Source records
▬▬▬▬▬▬▬▬▬▬
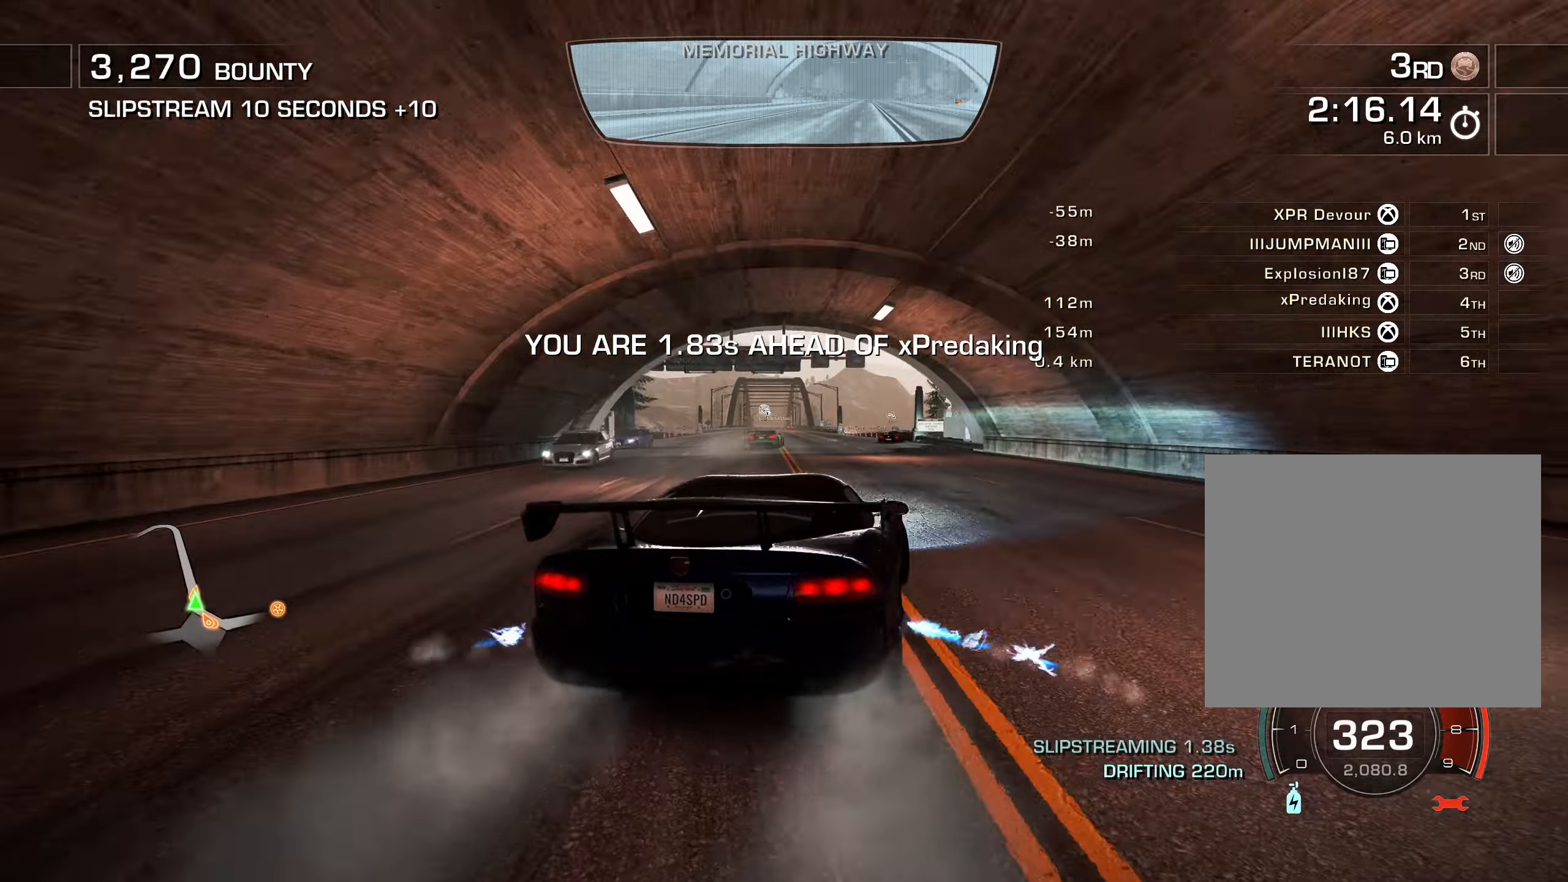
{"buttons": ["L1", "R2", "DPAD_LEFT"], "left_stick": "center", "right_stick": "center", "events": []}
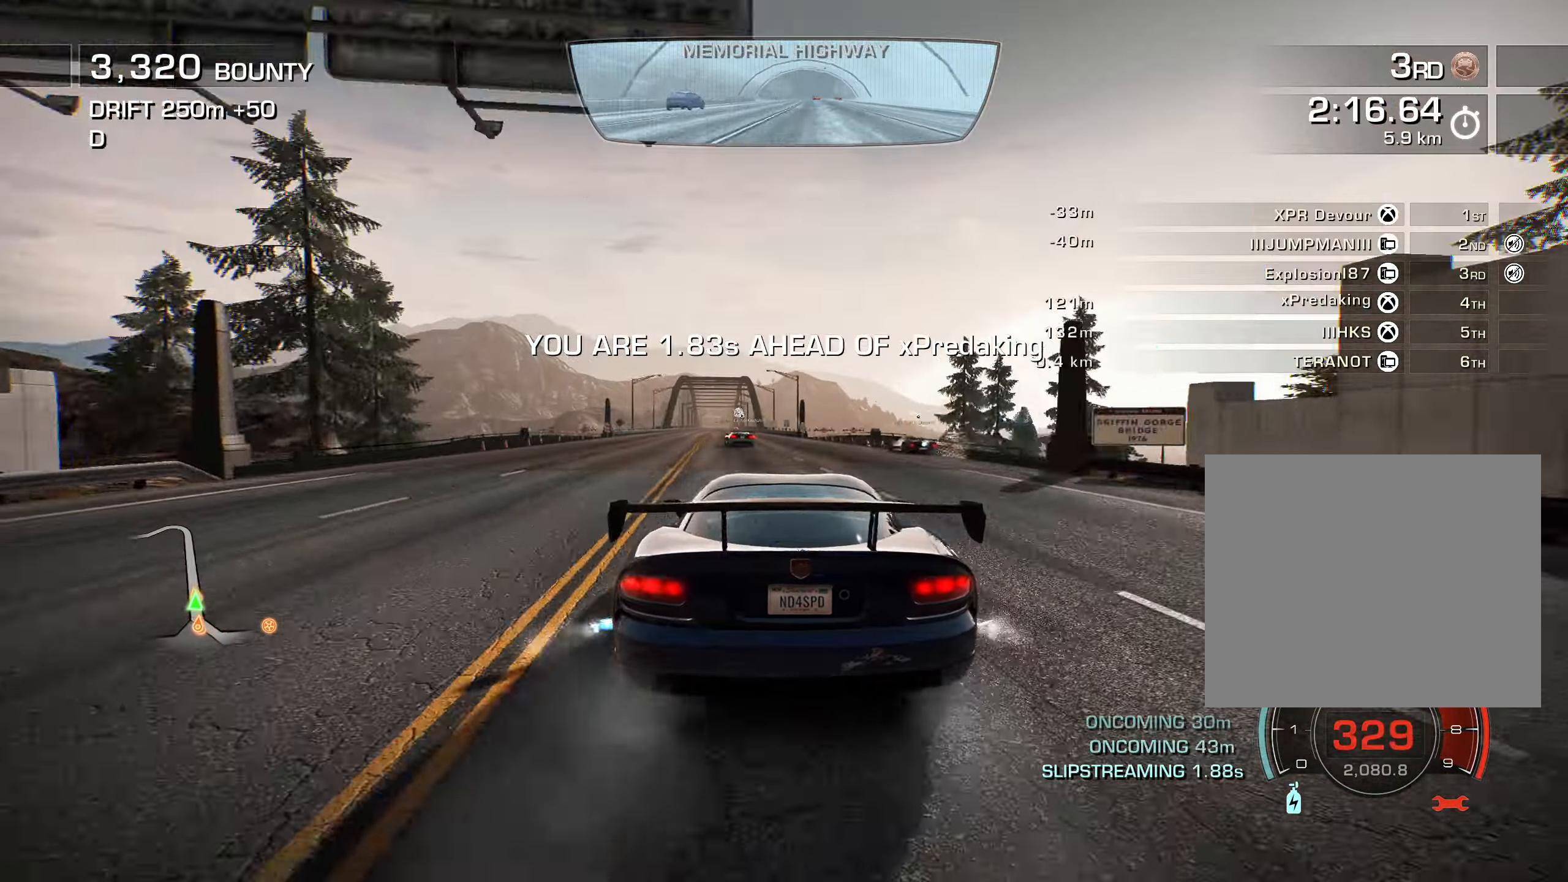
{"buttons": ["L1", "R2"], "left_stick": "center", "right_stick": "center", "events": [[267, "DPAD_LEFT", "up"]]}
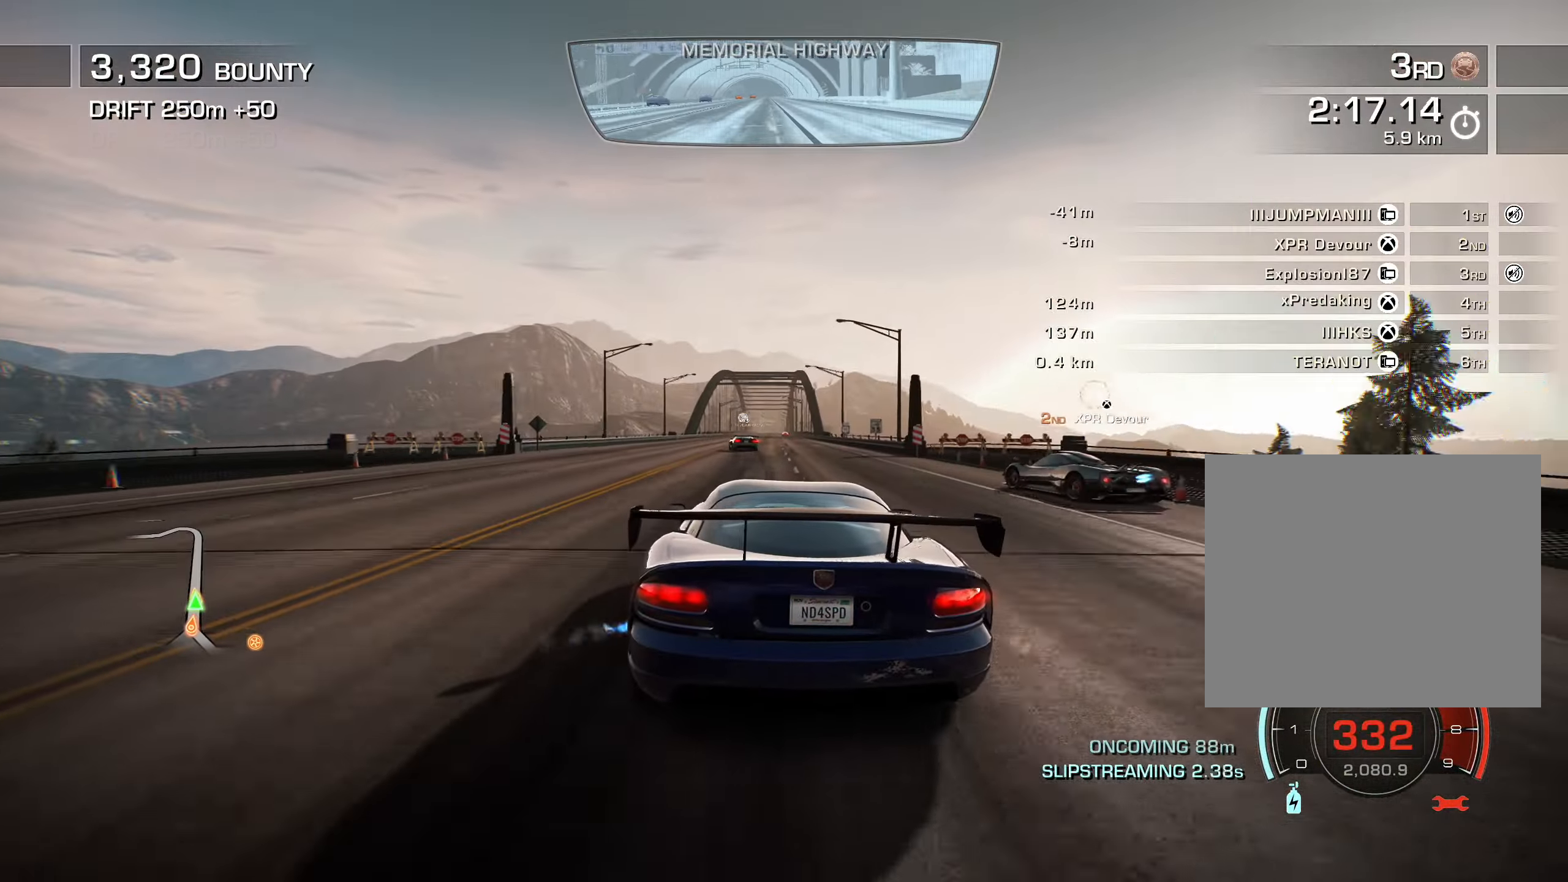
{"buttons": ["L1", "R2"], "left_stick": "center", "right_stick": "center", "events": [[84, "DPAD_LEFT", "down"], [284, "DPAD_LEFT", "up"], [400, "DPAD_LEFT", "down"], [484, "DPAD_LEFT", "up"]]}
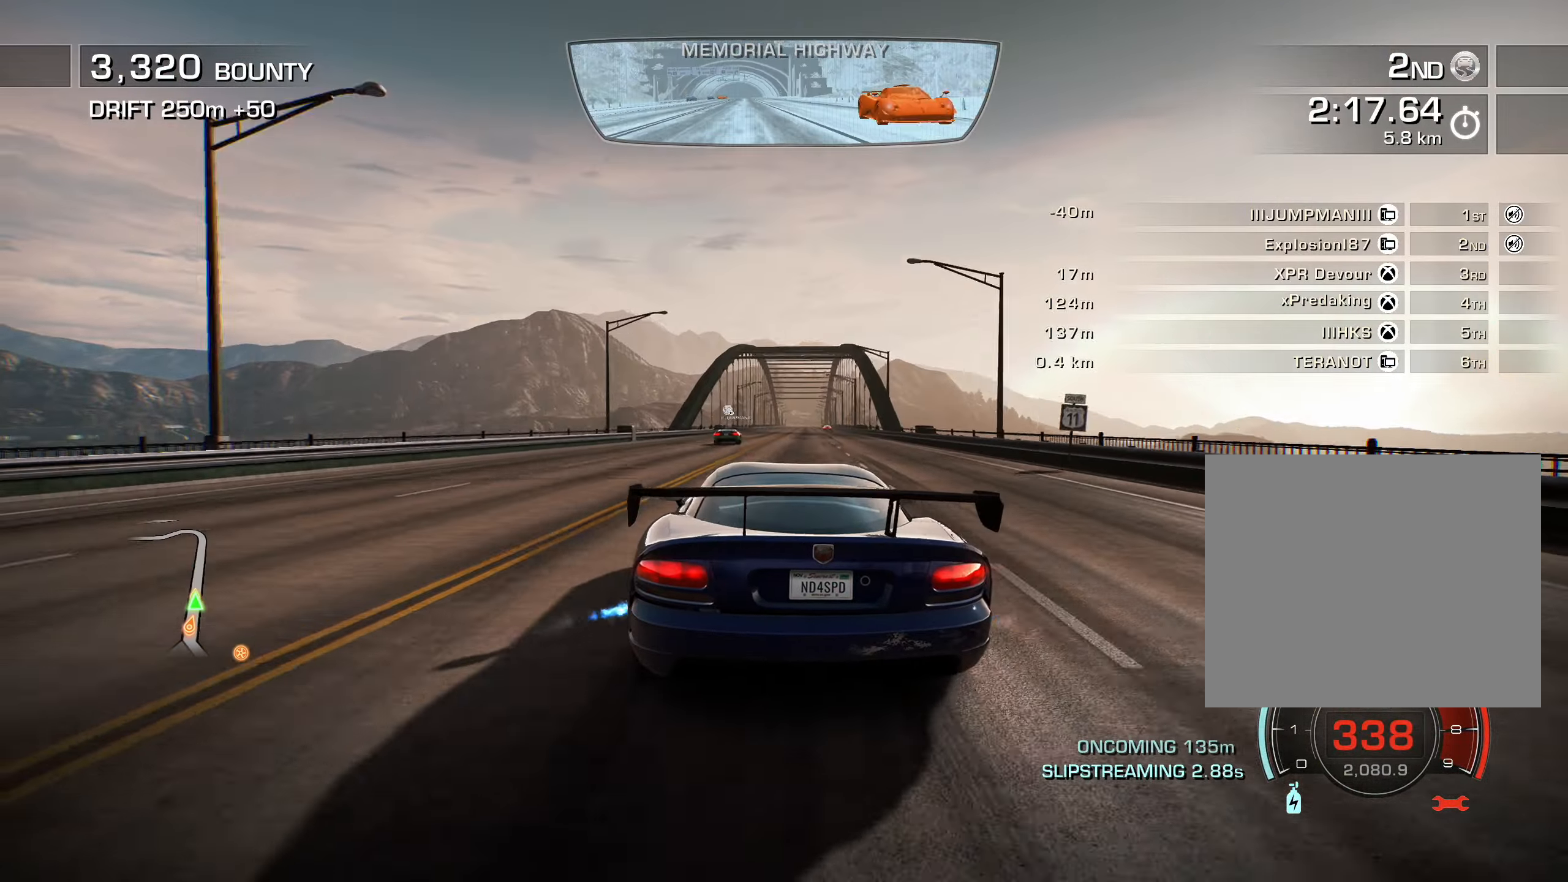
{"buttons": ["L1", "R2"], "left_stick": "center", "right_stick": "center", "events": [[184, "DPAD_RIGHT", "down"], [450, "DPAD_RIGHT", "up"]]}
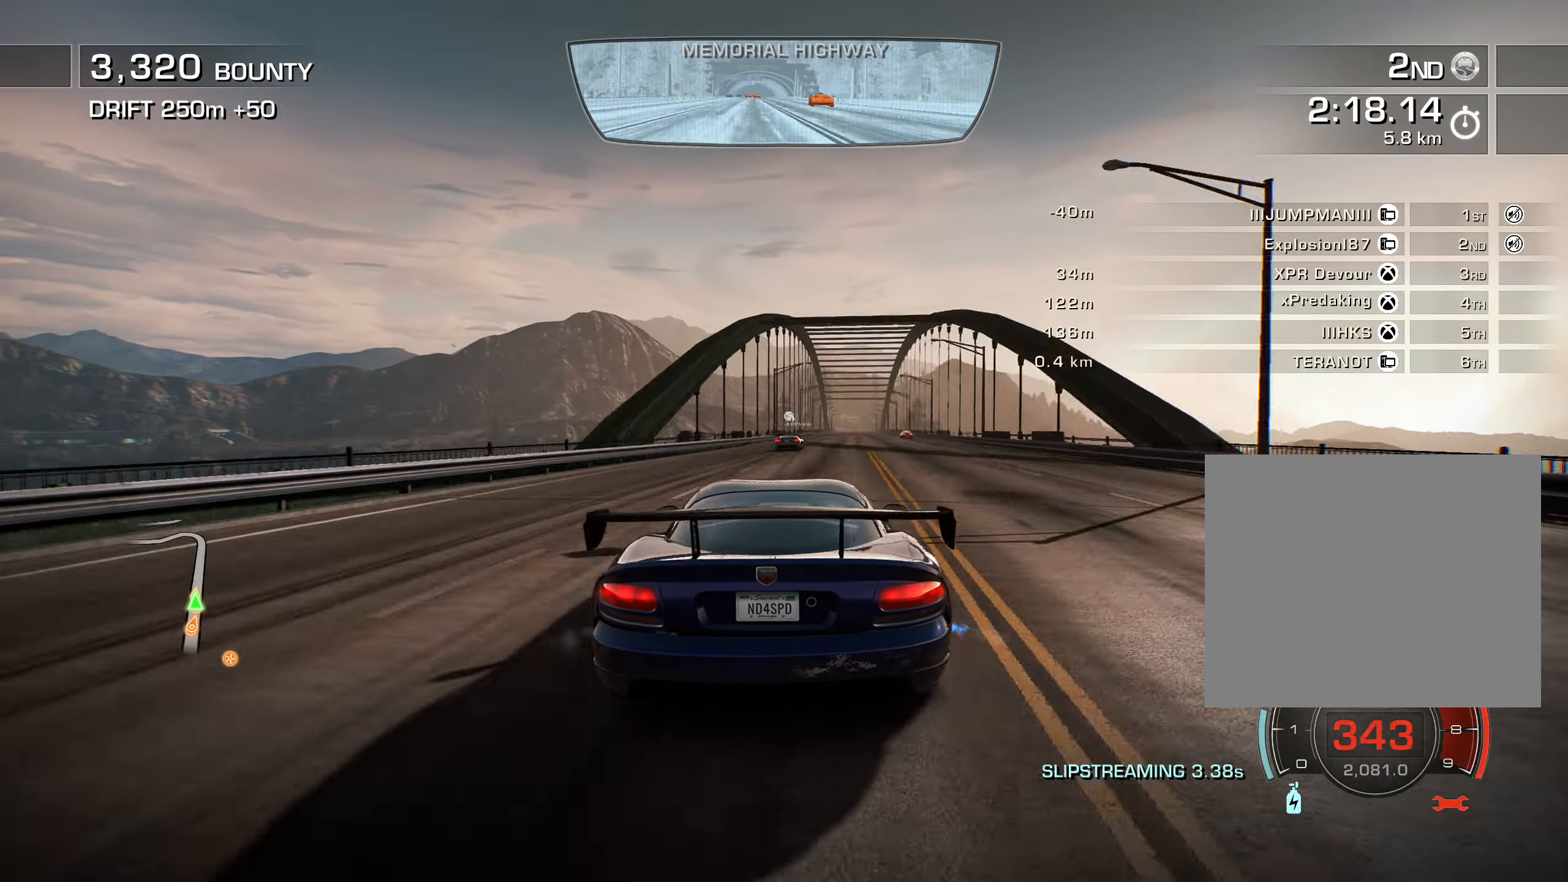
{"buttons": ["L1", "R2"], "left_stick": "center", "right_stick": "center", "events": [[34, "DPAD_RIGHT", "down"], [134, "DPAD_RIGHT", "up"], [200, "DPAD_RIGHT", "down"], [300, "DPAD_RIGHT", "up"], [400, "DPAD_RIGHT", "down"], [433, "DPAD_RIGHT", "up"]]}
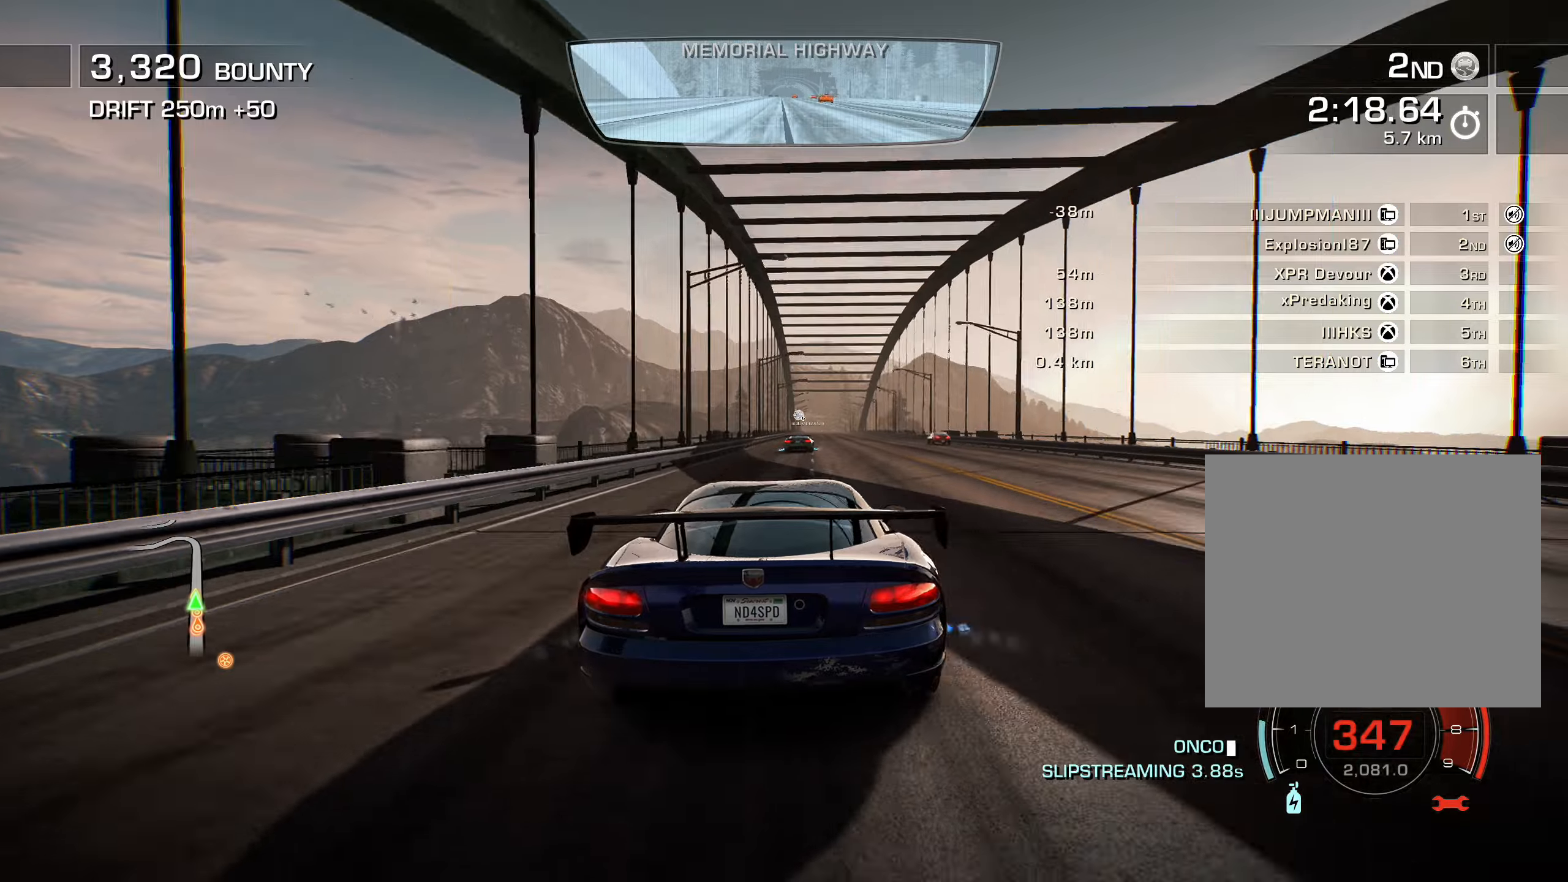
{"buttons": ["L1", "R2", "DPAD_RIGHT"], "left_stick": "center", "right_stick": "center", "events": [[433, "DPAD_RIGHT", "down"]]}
▬▬▬▬▬▬▬▬▬▬
Please transcribe all of the entries exactly and omit any picture they hold.

{"buttons": ["L1", "R2", "DPAD_LEFT"], "left_stick": "center", "right_stick": "center", "events": []}
{"buttons": ["L1", "R2"], "left_stick": "center", "right_stick": "center", "events": [[267, "DPAD_LEFT", "up"]]}
{"buttons": ["L1", "R2"], "left_stick": "center", "right_stick": "center", "events": [[84, "DPAD_LEFT", "down"], [284, "DPAD_LEFT", "up"], [400, "DPAD_LEFT", "down"], [484, "DPAD_LEFT", "up"]]}
{"buttons": ["L1", "R2"], "left_stick": "center", "right_stick": "center", "events": [[184, "DPAD_RIGHT", "down"], [450, "DPAD_RIGHT", "up"]]}
{"buttons": ["L1", "R2"], "left_stick": "center", "right_stick": "center", "events": [[34, "DPAD_RIGHT", "down"], [134, "DPAD_RIGHT", "up"], [200, "DPAD_RIGHT", "down"], [300, "DPAD_RIGHT", "up"], [400, "DPAD_RIGHT", "down"], [433, "DPAD_RIGHT", "up"]]}
{"buttons": ["L1", "R2", "DPAD_RIGHT"], "left_stick": "center", "right_stick": "center", "events": [[433, "DPAD_RIGHT", "down"]]}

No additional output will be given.